Re: merge vlan and carp input back into ether_input

2018-01-14 Thread Florian Riehm

On 01/11/18 14:51, Martin Pieuchot wrote:

On 11/01/18(Thu) 21:59, David Gwynne wrote:

[...]
when you say i break carp balancing, are you talking about the removal of the 
PACKET_TAG_CARP_BAL_IP tagging? PACKET_TAG_CARP_BAL_IP is only used in 
carp_lsdrop to clear the M_MCAST flag on the mbuf. M_MCAST wont be set on 
packets destined for the carp interface because we check ac_enaddr before 
checking if the packet is multicast or broadcast.


I might be mistaken.  I just know that this code is fragile and I'd
prefer to see such change tested isolated because carp(4) itself has
multiple configurations.  CARP balancing has been fixed for 6.2 by
friehm@ after being broken for multiple releases.


Hi David,

let me know if you all you carp changes are commited, then
I will test if carp balancing is still working.
I tested this commit already and it seems to be fine.

Thanks & Regards,

friehm



Re: merge vlan and carp input back into ether_input

2018-01-11 Thread David Gwynne
On Thu, Jan 11, 2018 at 02:51:40PM +0100, Martin Pieuchot wrote:
> On 11/01/18(Thu) 21:59, David Gwynne wrote:
> > [...] 
> > when you say i break carp balancing, are you talking about the removal of 
> > the PACKET_TAG_CARP_BAL_IP tagging? PACKET_TAG_CARP_BAL_IP is only used in 
> > carp_lsdrop to clear the M_MCAST flag on the mbuf. M_MCAST wont be set on 
> > packets destined for the carp interface because we check ac_enaddr before 
> > checking if the packet is multicast or broadcast.
> 
> I might be mistaken.  I just know that this code is fragile and I'd
> prefer to see such change tested isolated because carp(4) itself has
> multiple configurations.  CARP balancing has been fixed for 6.2 by
> friehm@ after being broken for multiple releases.

ok.

i had a look the commit related to this at
https://github.com/openbsd/src/commit/76dda2b0279f3c37adf1c059c3bab4d74bc96602

that change happened because ethernet_input checks and sets the
multicast bits before doing the ac_enaddr comparison. that's reversed
in the big diff i sent, but i pulled it out and attached it below.

> **EXCERPTED RECORDS**
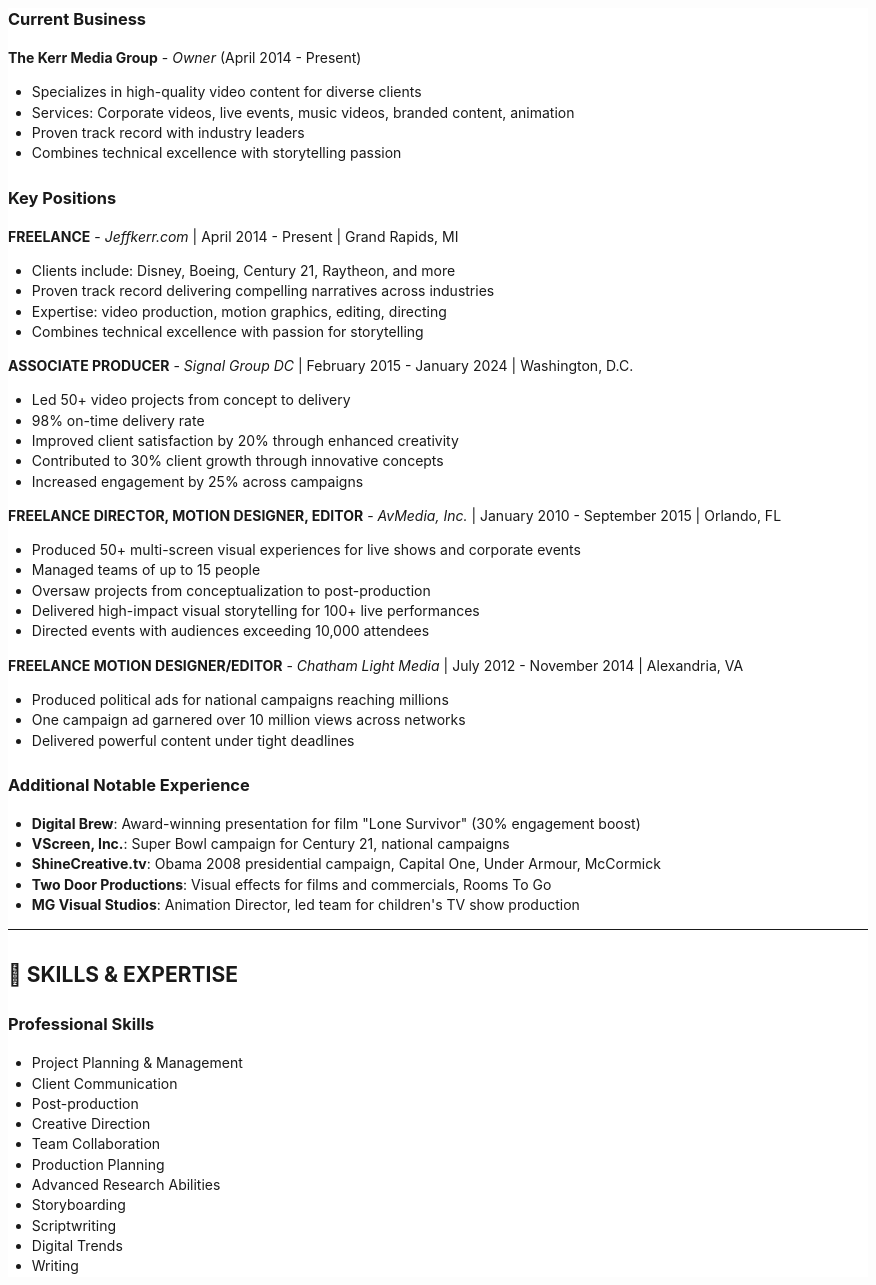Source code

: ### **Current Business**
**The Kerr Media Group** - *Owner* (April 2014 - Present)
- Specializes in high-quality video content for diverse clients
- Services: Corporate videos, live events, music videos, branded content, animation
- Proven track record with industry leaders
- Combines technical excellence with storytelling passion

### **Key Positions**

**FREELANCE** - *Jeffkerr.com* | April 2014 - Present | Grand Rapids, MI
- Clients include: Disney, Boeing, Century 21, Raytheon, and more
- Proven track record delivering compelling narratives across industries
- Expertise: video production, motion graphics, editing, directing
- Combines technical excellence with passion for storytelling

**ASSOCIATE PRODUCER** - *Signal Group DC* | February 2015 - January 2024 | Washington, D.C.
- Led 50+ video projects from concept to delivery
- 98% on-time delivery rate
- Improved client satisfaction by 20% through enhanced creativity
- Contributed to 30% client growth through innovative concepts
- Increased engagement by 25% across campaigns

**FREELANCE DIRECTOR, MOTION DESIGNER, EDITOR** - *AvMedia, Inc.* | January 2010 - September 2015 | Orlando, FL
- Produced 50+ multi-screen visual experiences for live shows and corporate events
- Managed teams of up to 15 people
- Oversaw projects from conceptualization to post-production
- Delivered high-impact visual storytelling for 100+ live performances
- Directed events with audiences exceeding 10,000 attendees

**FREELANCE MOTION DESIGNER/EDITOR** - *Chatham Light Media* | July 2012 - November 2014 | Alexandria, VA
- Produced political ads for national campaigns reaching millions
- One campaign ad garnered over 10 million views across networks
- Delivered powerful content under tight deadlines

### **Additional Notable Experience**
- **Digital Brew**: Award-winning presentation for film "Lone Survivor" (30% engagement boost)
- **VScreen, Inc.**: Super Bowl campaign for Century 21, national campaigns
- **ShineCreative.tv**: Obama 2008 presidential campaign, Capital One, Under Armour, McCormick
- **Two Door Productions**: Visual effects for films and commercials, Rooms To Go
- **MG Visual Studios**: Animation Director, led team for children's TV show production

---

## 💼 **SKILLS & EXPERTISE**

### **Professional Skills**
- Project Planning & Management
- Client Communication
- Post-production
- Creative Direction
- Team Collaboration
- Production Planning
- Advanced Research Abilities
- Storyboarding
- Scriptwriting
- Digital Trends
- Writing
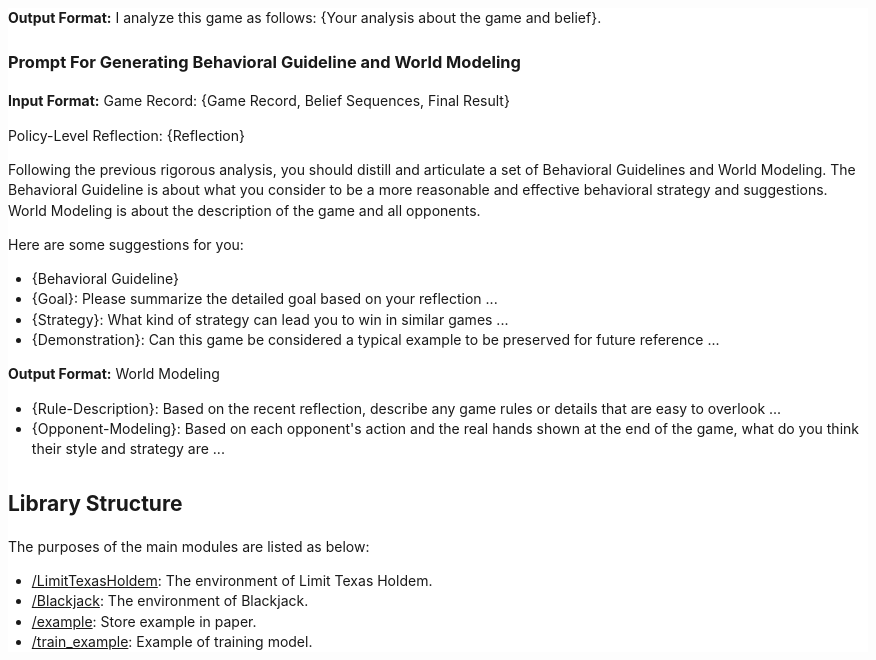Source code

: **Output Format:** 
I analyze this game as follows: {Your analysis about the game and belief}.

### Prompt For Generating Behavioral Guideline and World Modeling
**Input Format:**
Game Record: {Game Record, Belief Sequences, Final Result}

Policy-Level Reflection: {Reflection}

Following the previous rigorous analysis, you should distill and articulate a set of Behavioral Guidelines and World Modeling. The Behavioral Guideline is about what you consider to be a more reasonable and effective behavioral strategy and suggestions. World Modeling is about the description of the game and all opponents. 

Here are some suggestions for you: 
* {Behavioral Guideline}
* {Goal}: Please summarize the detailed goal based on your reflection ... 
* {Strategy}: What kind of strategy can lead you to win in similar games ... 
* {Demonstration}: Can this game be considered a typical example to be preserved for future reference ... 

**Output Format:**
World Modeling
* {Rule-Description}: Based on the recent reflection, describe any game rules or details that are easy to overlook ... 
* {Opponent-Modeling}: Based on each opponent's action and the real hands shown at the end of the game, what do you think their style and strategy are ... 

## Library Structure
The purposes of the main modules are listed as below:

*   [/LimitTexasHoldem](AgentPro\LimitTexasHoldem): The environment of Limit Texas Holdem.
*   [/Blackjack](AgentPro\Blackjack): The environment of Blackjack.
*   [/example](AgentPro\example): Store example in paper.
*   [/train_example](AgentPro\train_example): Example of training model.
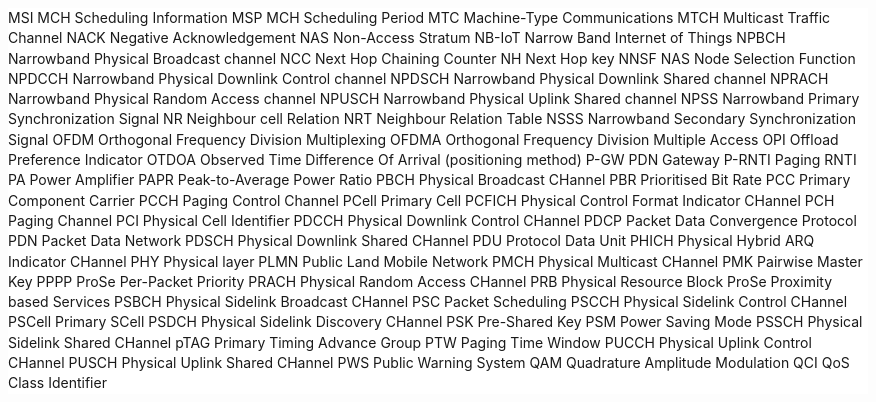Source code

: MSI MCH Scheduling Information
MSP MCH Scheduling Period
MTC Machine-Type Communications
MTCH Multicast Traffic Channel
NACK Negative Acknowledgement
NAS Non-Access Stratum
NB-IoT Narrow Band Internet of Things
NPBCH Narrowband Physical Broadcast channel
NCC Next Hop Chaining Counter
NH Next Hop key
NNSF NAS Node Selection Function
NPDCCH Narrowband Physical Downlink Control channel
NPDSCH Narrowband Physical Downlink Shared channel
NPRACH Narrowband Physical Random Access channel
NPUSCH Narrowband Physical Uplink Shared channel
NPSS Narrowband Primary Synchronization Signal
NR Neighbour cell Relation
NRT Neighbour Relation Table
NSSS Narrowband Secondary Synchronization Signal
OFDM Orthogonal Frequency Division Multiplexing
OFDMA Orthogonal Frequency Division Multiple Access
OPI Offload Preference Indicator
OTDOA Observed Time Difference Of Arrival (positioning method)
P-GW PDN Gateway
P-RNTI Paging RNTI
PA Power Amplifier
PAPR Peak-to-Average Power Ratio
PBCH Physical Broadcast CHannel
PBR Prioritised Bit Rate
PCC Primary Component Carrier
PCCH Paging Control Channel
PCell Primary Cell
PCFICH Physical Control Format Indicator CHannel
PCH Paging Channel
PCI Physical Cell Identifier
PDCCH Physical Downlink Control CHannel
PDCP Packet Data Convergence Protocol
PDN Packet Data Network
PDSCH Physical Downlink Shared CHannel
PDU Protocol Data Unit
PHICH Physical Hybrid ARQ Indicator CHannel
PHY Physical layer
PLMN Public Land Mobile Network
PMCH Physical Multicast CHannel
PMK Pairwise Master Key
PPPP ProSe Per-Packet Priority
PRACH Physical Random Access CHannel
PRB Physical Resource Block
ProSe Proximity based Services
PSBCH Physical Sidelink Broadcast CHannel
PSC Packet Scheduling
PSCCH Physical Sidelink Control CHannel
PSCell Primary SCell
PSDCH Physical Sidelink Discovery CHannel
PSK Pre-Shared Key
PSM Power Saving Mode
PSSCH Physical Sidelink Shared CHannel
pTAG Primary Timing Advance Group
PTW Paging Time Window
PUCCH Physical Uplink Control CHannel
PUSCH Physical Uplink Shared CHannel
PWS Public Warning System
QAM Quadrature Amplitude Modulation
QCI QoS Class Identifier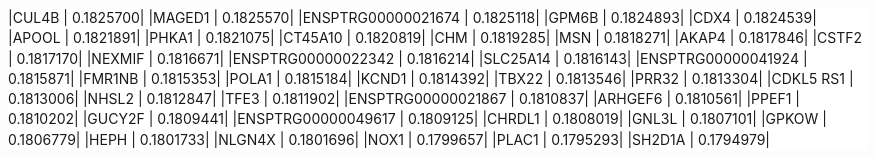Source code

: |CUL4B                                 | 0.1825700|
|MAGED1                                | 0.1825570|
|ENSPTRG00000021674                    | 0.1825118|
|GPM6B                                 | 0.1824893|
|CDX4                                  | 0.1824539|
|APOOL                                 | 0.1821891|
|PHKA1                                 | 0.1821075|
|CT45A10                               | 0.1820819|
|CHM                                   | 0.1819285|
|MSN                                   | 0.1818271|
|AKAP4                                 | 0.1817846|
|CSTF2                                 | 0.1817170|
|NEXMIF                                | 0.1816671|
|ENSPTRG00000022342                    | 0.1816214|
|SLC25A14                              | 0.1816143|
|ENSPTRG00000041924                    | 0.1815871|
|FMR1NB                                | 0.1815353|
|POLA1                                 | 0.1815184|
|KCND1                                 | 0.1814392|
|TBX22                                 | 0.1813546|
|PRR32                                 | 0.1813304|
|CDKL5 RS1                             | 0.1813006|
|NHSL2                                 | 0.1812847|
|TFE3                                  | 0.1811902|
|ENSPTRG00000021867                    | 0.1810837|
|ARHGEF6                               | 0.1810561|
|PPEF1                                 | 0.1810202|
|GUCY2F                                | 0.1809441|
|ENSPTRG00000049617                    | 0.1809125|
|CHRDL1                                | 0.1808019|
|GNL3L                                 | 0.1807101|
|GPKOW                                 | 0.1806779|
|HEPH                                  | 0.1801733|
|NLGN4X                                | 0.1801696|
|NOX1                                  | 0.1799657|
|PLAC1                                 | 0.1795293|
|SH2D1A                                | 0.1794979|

> **TASK LIST**
1/ From the thread on merging vlan and carp input, quote the part that opens with the words containing "let me know" and closes with "to be fine.".
2/ According to the thread on merging vlan and carp input, what is PACKET_TAG_CARP_BAL_IP used for?

> **RESPONSE LIST**
1/
let me know if you all you carp changes are commited, then
I will test if carp balancing is still working.
I tested this commit already and it seems to be fine.

2/ It is used only in carp_lsdrop to clear the M_MCAST flag on the mbuf.